◆ Requirement ◆
Render every line of the material below as a JSON list of strings, one string per line, leaving out any blank lines.
-- Exercise materials follows --
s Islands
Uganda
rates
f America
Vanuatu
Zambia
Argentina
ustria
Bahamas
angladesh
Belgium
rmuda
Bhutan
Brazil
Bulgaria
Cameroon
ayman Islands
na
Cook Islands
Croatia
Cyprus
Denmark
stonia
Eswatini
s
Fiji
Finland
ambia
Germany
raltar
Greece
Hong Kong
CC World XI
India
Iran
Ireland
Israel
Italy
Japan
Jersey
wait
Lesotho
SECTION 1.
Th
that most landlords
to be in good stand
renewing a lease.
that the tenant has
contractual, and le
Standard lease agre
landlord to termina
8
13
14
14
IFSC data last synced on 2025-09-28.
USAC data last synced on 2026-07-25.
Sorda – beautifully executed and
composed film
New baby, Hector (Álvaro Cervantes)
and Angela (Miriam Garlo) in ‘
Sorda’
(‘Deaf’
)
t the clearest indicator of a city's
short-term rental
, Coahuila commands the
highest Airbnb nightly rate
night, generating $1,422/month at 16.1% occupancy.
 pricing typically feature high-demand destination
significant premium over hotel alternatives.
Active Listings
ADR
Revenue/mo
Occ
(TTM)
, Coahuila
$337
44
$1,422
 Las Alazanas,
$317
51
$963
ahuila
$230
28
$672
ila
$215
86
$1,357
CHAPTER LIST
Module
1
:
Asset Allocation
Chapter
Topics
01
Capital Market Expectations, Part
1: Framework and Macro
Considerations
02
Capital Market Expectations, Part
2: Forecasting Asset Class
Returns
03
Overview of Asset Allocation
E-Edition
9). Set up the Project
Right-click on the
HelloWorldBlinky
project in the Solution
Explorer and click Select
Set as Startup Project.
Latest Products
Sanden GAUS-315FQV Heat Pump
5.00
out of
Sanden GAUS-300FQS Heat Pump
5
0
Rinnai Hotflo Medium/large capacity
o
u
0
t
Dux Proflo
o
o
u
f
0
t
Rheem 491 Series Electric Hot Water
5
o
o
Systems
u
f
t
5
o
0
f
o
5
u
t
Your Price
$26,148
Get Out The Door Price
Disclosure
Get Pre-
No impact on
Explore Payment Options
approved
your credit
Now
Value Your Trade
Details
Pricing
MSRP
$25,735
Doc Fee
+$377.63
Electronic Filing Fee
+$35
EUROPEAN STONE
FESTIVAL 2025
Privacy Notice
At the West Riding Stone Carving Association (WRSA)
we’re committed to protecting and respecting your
-- Exercise materials concluded --
◆ Problem solution ◆
[
  "s Islands",
  "Uganda",
  "rates",
  "f America",
  "Vanuatu",
  "Zambia",
  "Argentina",
  "ustria",
  "Bahamas",
  "angladesh",
  "Belgium",
  "rmuda",
  "Bhutan",
  "Brazil",
  "Bulgaria",
  "Cameroon",
  "ayman Islands",
  "na",
  "Cook Islands",
  "Croatia",
  "Cyprus",
  "Denmark",
  "stonia",
  "Eswatini",
  "s",
  "Fiji",
  "Finland",
  "ambia",
  "Germany",
  "raltar",
  "Greece",
  "Hong Kong",
  "CC World XI",
  "India",
  "Iran",
  "Ireland",
  "Israel",
  "Italy",
  "Japan",
  "Jersey",
  "wait",
  "Lesotho",
  "SECTION 1.",
  "Th",
  "that most landlords",
  "to be in good stand",
  "renewing a lease.",
  "that the tenant has",
  "contractual, and le",
  "Standard lease agre",
  "landlord to termina",
  "8",
  "13",
  "14",
  "14",
  "IFSC data last synced on 2025-09-28.",
  "USAC data last synced on 2026-07-25.",
  "Sorda – beautifully executed and",
  "composed film",
  "New baby, Hector (Álvaro Cervantes)",
  "and Angela (Miriam Garlo) in ‘",
  "Sorda’",
  "(‘Deaf’",
  ")",
  "t the clearest indicator of a city's",
  "short-term rental",
  ", Coahuila commands the",
  "highest Airbnb nightly rate",
  "night, generating $1,422/month at 16.1% occupancy.",
  " pricing typically feature high-demand destination",
  "significant premium over hotel alternatives.",
  "Active Listings",
  "ADR",
  "Revenue/mo",
  "Occ",
  "(TTM)",
  ", Coahuila",
  "$337",
  "44",
  "$1,422",
  " Las Alazanas,",
  "$317",
  "51",
  "$963",
  "ahuila",
  "$230",
  "28",
  "$672",
  "ila",
  "$215",
  "86",
  "$1,357",
  "CHAPTER LIST",
  "Module",
  "1",
  ":",
  "Asset Allocation",
  "Chapter",
  "Topics",
  "01",
  "Capital Market Expectations, Part",
  "1: Framework and Macro",
  "Considerations",
  "02",
  "Capital Market Expectations, Part",
  "2: Forecasting Asset Class",
  "Returns",
  "03",
  "Overview of Asset Allocation",
  "E-Edition",
  "9). Set up the Project",
  "Right-click on the",
  "HelloWorldBlinky",
  "project in the Solution",
  "Explorer and click Select",
  "Set as Startup Project.",
  "Latest Products",
  "Sanden GAUS-315FQV Heat Pump",
  "5.00",
  "out of",
  "Sanden GAUS-300FQS Heat Pump",
  "5",
  "0",
  "Rinnai Hotflo Medium/large capacity",
  "o",
  "u",
  "0",
  "t",
  "Dux Proflo",
  "o",
  "o",
  "u",
  "f",
  "0",
  "t",
  "Rheem 491 Series Electric Hot Water",
  "5",
  "o",
  "o",
  "Systems",
  "u",
  "f",
  "t",
  "5",
  "o",
  "0",
  "f",
  "o",
  "5",
  "u",
  "t",
  "Your Price",
  "$26,148",
  "Get Out The Door Price",
  "Disclosure",
  "Get Pre-",
  "No impact on",
  "Explore Payment Options",
  "approved",
  "your credit",
  "Now",
  "Value Your Trade",
  "Details",
  "Pricing",
  "MSRP",
  "$25,735",
  "Doc Fee",
  "+$377.63",
  "Electronic Filing Fee",
  "+$35",
  "EUROPEAN STONE",
  "FESTIVAL 2025",
  "Privacy Notice",
  "At the West Riding Stone Carving Association (WRSA)",
  "we’re committed to protecting and respecting your"
]